その間、一人でぼうっとしているのも退屈の極地だし、相手を起こそうとする事は一筋縄ではいかないだろう事は今迄の経験で知っている。寝穢さでは、右に出る者はいない。
それならば、と、手塚は目蓋をそろりと下ろした。
もう一眠りした頃には相手も起きているだろう。
隣でリョーマが上げる寝息に、手塚のものが重なった。
目を開けば、先程よりもずっと部屋が明るくなっていて、首を捩って振り向いた窓ではカーテンが蜂蜜色で揺れている。
ふと視線を戻し、そのまま隣へと流せば、日々の遅刻を五月蝿く説教する恋人が未だ安眠の直中に居て、珍しいこともあるものだと、暫くリョーマはその横顔を眺めた。
隣で身を起こした気配は、夢の中でも感じているのか、もぞりもぞりと小さく蠢いた。その顔に掛かってしまっている髪をそっと掻き上げれば、擽ったそうに身を捩り、小さく微笑まれた。
確か、久々の完全なこの休日に、何処かへ出かけようと話をしていた昨夜だったけれど、見下ろした先の寝顔が剰りに安らかで、リョーマはまた身体を布団の中へと潜り込ませた。
シングルサイズで、二人で眠るには些か窮屈だけれど、この窮屈さが恋をし合っている二人には丁度良いサイズ。
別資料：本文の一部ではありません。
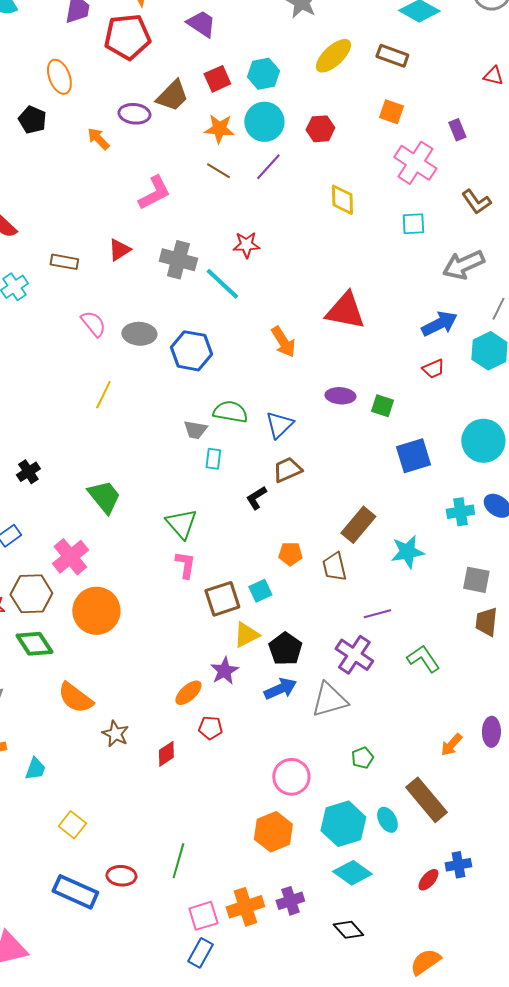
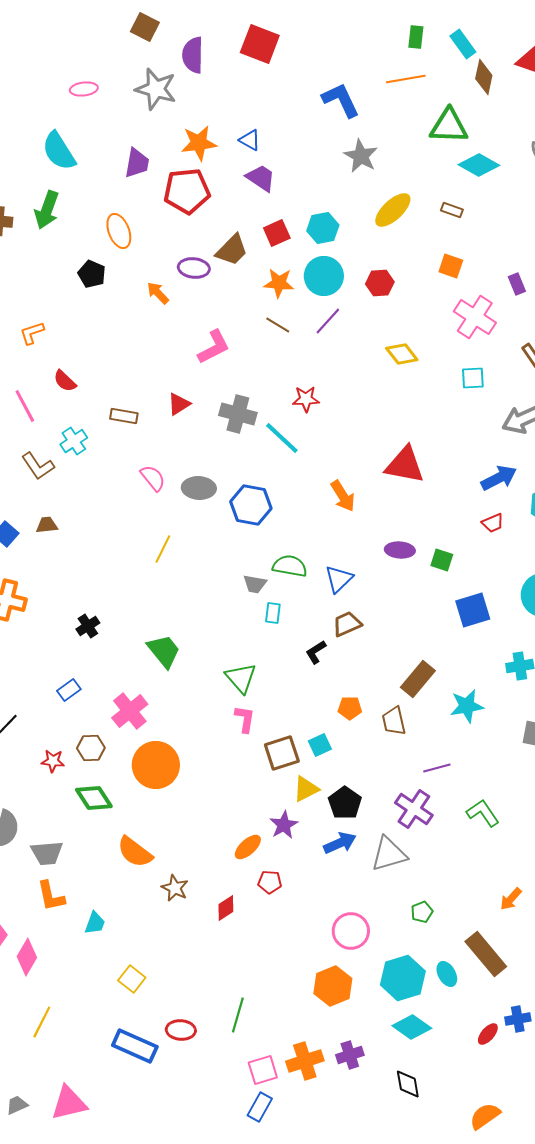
brown rectangle: (392, 56) -> (452, 210), size x0.7
yellow diamond: (342, 200) -> (402, 354), turned -36
brown hexagon: (31, 594) -> (91, 748), size x0.7
black diamond: (348, 930) -> (408, 1084), turned 32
ぴったりと手塚に寄り添って、小さな布団と体温とを分け合って、リョーマはまた瞳を下ろした。
もう、あと5分。
「…まだ、起きていないのか…?」
再び目蓋を持ち上げた先に、変わらぬ寝姿があって、思わず手塚は起き抜けというのも相俟った視力の低い目を屡叩かせた。
向かいの窓からは、もう随分と明るい空に昇った太陽の光。
囀る鳥の声も、彼方から聞こえてくる。振り返った先の部屋の主がセットしていた筈の目覚まし時計は昼に差し掛かる手前の時間。
自分としても、こんな時間に起床することも珍しい。
ほんのちょっとの惰眠のつもりが、思いの外、長く眠ってしまっていたらしい。
懐で未だ、寝息を立て続ける隣人の寝穢さに釣られてしまったに違いないだろう。
「越前。……越前」
「んー……」
無駄だろうということは大体想像しているけれど、一応、肩を揺さぶって、名を呼び、覚醒を促してみるけれど、相手は寝顔のままで生返事。
手塚はひとつ、溜息を零した。
少し離れた体温を探してなのか、寝相を変えて、手塚が身を起こしたせいで出来てしまった隙間を詰めてくる。
眠りの深そうなその顔は、果たして起きるつもりがあるのかないのか。
ふう、とまた溜息を零しつつ、手塚はリョーマの肩口に片頬を押し当てた。
「出かけるんじゃなかったのか…?折角、外もよく晴れているのに」
勿体無い。
そう零した言葉と共に、手塚はまた目蓋を下ろした。
眠り続けているせいか、ただでさえ高い子供体温が輪を掛けて暖かくなっている。上る太陽で温められた部屋の温度とその温もりとで、折角持ち上げた目蓋を、つい、下ろしてしまった。
折り重なるその態勢で、そのまま、手塚は夢の世界へと。
二人が揃って目を覚ますのは、カーテンがオレンジ色に染め上げられた頃。
立ち代わり入れ替わり
青学テニス部に休みってあるんでしょうかね…。
休みの日の二人を書く度にそう思うんですが………。